TEXTO APRESENTADO:
Batuque nas caldeiras

Estadão

04 de setembro de 2007 | 17h26

dalua

Às vezes a gente percebe que é bom morar em São Paulo: ontem, por exemplo, foi. Fui a uma das melhores festas da cidade, ‘A Rede’, na Casa das Caldeiras. O local é maravilhoso e, além de ser um centro de artes (vários ateliês funcionam lá durante o dia), abriga vários eventos e shows de artistas novos e consagrados. É, enfim, um lugar incrível.

A festa ‘A Rede’ também é muito bem sacada, e deveria virar exemplo para quem sabe a importância dos bons contatos pessoais e profissionais. Funciona mais ou menos assim: as empresas se juntam para fazer um evento e cada um colabora como pode. É uma idéia simples, mas que funciona super bem. Resultado: todo mundo se diverte e ainda divulga seu trabalho para uma multidão de gente interessante e antenada. “It´s the best of both worlds” (é o melhor dos dois mundos), como diz a expressão em inglês.

A apresentação de ontem ficou a cargo de uma novidade no cenário musical: a banda Tamboritau, liderada pelo percussionista Dalua (foto acima; não confundir com o DJ Marcelinho DaLua). O músico, que além de talentoso é gente boa, montou uma ‘superbanda’ com muito batuque e uma pitada de MPB/soul. O resultado é bastante único: um som potente (eles não têm bateria, apenas várias percussões) e bem suingado. Me lembrou um pouco o início do Chico Science, mas sem o sotaque nordestino. Empresariado pela TodaAmérica Talentos (da jornalista Valéria Monteiro), a banda tem tudo para se dar bem, principalmente no exterior. Eles têm aquele som ‘exótico’ que os gringos adoram: são uma espécie de ‘world music’ verde e amarela. Vale a pena ficar de olhos… e ouvidos abertos.

O QUE SE PEDE:
**A)** Resuma em duas frases o texto sobre a festa 'A Rede'.
**B)** Edite o texto sobre a festa 'A Rede', reescrevendo o trecho de "Às vezes a gente" até "expressão em inglês." com "multidão" substituído por "infinidade".

DADOS FORNECIDOS:

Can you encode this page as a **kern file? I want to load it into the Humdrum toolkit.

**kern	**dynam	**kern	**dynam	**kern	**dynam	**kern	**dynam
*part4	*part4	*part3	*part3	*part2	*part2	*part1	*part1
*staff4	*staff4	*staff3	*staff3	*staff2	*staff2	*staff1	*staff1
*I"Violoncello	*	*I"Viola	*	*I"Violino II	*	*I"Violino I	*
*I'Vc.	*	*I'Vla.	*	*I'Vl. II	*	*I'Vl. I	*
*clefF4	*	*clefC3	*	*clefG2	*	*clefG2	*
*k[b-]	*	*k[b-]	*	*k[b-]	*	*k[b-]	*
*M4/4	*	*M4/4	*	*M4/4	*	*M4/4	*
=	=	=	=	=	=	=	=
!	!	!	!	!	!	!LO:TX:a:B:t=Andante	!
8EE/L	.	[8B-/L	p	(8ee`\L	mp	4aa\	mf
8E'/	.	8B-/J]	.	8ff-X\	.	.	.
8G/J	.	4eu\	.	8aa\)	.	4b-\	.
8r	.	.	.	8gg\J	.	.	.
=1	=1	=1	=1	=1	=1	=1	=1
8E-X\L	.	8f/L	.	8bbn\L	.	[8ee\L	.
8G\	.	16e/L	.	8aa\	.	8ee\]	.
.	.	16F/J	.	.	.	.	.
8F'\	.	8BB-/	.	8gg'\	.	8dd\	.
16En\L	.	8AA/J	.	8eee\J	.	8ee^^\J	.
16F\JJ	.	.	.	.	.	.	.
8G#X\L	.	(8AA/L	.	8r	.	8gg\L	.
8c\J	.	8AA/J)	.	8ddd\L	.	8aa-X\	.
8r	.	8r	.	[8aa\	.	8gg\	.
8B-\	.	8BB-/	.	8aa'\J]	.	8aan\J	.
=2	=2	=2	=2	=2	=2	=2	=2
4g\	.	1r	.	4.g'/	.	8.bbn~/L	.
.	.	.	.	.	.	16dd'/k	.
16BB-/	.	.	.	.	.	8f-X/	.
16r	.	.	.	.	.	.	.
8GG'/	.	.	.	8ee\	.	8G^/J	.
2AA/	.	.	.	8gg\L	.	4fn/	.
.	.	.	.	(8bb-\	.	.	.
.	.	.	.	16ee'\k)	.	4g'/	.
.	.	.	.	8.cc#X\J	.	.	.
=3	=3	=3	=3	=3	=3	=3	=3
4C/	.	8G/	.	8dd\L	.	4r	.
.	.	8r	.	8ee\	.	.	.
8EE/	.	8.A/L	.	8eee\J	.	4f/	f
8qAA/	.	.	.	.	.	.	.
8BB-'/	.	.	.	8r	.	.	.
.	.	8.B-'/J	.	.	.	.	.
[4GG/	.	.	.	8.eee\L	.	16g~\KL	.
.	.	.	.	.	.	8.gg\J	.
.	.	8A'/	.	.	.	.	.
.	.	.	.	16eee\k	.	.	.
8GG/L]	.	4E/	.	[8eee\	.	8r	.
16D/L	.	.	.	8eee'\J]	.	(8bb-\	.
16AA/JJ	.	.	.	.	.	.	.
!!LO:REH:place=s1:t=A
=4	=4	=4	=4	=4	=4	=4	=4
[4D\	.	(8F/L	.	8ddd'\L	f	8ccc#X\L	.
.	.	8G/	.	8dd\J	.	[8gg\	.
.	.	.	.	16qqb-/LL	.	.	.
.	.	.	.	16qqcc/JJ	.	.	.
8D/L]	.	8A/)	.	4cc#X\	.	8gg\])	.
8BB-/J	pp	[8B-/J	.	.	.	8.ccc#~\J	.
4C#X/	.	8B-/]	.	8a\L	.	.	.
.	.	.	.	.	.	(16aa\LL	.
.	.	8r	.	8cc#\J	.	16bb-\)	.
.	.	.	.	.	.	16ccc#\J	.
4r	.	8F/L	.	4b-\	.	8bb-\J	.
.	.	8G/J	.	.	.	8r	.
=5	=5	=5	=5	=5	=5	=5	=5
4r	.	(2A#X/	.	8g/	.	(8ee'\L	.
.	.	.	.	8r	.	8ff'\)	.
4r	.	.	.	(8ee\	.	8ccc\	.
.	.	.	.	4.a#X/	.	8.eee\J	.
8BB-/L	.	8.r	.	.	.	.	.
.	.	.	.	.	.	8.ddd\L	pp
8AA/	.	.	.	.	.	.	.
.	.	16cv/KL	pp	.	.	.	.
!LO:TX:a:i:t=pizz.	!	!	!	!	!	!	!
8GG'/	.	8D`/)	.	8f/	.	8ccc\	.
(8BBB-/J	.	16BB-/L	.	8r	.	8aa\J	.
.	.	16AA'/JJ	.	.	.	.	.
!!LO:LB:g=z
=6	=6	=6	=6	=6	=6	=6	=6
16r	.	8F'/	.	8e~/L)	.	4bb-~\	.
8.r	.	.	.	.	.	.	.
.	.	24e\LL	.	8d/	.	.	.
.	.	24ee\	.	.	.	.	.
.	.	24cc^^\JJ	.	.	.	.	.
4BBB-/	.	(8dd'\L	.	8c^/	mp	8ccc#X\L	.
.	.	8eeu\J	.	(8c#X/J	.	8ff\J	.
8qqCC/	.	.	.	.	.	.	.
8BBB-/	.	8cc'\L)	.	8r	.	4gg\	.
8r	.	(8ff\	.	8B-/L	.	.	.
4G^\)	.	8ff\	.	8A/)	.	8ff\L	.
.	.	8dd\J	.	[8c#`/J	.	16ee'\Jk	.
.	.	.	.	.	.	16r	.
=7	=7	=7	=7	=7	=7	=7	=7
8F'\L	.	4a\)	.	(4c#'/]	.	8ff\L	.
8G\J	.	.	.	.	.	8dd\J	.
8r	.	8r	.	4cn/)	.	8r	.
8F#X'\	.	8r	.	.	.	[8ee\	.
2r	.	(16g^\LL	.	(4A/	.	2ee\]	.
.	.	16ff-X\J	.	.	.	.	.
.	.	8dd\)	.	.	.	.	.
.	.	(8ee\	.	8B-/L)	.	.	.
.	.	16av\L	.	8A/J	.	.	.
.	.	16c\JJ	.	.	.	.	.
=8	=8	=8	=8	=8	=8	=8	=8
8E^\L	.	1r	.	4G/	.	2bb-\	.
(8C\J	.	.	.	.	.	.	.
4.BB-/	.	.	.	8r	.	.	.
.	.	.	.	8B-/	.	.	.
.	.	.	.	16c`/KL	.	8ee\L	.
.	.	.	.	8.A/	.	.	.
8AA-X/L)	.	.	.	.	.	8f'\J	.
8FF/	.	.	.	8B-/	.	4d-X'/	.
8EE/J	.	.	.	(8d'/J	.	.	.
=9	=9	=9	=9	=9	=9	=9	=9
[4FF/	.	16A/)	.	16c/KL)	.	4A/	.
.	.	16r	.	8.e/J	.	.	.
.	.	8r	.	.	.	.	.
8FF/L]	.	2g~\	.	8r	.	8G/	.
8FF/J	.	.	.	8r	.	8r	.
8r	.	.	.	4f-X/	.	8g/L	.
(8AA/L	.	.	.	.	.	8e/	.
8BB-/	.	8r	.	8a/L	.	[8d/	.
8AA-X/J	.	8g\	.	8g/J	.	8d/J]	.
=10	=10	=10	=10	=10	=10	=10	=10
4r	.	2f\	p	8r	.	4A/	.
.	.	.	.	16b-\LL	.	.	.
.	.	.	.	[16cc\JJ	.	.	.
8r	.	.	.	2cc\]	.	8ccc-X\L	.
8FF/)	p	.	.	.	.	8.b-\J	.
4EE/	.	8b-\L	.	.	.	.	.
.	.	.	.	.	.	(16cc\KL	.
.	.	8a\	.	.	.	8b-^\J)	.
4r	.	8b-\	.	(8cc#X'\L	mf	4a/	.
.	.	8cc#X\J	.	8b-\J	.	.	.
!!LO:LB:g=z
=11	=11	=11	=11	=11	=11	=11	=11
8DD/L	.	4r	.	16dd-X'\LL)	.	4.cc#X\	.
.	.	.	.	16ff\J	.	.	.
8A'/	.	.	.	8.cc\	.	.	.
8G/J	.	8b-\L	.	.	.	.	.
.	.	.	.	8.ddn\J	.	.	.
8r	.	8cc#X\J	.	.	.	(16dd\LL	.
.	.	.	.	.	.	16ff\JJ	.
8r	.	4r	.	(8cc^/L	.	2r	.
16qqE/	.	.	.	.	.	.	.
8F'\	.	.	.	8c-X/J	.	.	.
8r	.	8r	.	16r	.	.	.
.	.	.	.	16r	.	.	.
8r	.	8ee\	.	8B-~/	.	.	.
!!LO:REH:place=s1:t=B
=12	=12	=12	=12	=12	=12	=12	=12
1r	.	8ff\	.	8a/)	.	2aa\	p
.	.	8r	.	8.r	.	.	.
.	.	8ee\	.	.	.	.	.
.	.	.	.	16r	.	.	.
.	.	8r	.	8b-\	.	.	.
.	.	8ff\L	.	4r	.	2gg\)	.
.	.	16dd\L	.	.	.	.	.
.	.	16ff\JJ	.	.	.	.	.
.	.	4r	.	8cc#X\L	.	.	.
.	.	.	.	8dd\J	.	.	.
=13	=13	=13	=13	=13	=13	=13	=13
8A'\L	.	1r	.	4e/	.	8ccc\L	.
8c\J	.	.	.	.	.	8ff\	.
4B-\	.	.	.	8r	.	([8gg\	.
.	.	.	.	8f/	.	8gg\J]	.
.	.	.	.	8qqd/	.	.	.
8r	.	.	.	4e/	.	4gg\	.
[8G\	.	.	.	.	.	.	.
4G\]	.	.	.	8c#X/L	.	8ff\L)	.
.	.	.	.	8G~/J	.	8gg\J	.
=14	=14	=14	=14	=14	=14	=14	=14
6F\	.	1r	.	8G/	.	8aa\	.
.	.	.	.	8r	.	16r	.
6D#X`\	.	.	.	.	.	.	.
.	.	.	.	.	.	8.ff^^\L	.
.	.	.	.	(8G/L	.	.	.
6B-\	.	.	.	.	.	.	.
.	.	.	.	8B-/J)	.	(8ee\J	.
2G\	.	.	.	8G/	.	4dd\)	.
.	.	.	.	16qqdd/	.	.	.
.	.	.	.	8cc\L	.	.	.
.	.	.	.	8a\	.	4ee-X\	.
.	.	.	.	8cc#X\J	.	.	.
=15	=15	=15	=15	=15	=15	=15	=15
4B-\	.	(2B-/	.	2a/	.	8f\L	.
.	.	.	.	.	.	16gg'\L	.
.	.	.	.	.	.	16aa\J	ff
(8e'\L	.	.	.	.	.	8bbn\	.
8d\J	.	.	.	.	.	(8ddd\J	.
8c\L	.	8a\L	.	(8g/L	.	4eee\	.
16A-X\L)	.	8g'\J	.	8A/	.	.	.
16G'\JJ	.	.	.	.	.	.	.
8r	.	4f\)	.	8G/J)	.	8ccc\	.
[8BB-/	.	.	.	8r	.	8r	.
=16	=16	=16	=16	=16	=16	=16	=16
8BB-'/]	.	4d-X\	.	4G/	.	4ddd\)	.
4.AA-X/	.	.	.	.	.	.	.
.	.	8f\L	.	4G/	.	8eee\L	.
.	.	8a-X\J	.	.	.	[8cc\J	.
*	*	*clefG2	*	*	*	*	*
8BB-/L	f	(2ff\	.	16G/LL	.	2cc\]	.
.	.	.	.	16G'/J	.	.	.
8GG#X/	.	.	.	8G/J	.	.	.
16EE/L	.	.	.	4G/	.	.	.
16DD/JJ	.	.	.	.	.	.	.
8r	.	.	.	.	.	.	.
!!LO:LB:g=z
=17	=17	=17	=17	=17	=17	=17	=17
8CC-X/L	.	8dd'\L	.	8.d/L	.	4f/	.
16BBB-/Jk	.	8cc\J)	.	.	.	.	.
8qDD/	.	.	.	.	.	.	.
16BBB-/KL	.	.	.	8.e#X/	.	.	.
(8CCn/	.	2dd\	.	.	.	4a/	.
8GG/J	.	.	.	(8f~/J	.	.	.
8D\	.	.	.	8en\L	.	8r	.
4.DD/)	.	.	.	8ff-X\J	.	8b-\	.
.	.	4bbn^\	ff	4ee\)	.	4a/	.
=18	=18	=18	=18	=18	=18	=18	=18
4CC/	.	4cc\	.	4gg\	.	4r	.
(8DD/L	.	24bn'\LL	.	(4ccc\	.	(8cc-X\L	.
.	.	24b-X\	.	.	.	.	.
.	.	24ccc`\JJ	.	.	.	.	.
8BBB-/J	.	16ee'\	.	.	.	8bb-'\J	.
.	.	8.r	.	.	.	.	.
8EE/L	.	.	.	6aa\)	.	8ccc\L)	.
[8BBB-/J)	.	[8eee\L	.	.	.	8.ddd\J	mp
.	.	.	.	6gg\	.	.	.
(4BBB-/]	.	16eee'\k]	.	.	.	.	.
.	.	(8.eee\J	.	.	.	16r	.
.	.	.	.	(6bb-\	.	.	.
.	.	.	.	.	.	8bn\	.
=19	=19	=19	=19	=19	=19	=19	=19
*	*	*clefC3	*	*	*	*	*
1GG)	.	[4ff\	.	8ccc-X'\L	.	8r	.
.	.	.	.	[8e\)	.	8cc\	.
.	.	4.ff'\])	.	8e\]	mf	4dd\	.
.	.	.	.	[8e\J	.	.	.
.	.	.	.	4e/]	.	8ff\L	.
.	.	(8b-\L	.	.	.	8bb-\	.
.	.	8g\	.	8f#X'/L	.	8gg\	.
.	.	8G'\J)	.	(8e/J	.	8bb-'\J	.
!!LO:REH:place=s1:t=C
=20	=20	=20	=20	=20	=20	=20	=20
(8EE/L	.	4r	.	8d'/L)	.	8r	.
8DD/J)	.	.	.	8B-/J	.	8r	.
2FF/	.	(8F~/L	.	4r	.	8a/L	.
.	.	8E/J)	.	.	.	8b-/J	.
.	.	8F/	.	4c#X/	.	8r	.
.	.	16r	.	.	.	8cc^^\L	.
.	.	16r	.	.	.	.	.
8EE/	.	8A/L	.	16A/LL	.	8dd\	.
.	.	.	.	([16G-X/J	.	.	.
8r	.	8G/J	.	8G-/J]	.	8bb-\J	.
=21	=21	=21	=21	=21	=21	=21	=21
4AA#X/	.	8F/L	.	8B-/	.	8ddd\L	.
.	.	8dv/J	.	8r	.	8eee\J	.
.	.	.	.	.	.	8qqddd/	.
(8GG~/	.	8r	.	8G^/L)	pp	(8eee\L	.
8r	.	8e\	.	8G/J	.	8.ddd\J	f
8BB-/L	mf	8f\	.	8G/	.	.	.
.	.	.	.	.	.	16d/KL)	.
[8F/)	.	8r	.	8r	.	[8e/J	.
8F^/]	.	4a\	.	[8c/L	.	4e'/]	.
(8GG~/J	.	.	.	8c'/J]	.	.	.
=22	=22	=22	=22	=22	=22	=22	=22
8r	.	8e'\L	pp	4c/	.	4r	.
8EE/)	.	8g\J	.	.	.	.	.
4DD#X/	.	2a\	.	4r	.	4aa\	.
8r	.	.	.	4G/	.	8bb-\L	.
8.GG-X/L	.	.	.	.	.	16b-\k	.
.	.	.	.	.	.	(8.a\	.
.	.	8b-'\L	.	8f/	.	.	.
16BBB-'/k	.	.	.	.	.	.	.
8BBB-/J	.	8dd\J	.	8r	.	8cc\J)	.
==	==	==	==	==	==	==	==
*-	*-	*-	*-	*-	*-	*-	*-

RESPOSTAS ABAIXO:
**A)** A festa 'A Rede', na Casa das Caldeiras, em São Paulo, reúne empresas que se juntam para fazer um evento, cada uma colaborando como pode, de modo que todos se divertem e ainda divulgam seu trabalho. A apresentação ficou a cargo da banda Tamboritau, liderada pelo percussionista Dalua, que tem um som potente e suingado, sem bateria e apenas com várias percussões.

**B)**
Às vezes a gente percebe que é bom morar em São Paulo: ontem, por exemplo, foi. Fui a uma das melhores festas da cidade, ‘A Rede’, na Casa das Caldeiras. O local é maravilhoso e, além de ser um centro de artes (vários ateliês funcionam lá durante o dia), abriga vários eventos e shows de artistas novos e consagrados. É, enfim, um lugar incrível.

A festa ‘A Rede’ também é muito bem sacada, e deveria virar exemplo para quem sabe a importância dos bons contatos pessoais e profissionais. Funciona mais ou menos assim: as empresas se juntam para fazer um evento e cada um colabora como pode. É uma idéia simples, mas que funciona super bem. Resultado: todo mundo se diverte e ainda divulga seu trabalho para uma infinidade de gente interessante e antenada. “It´s the best of both worlds” (é o melhor dos dois mundos), como diz a expressão em inglês.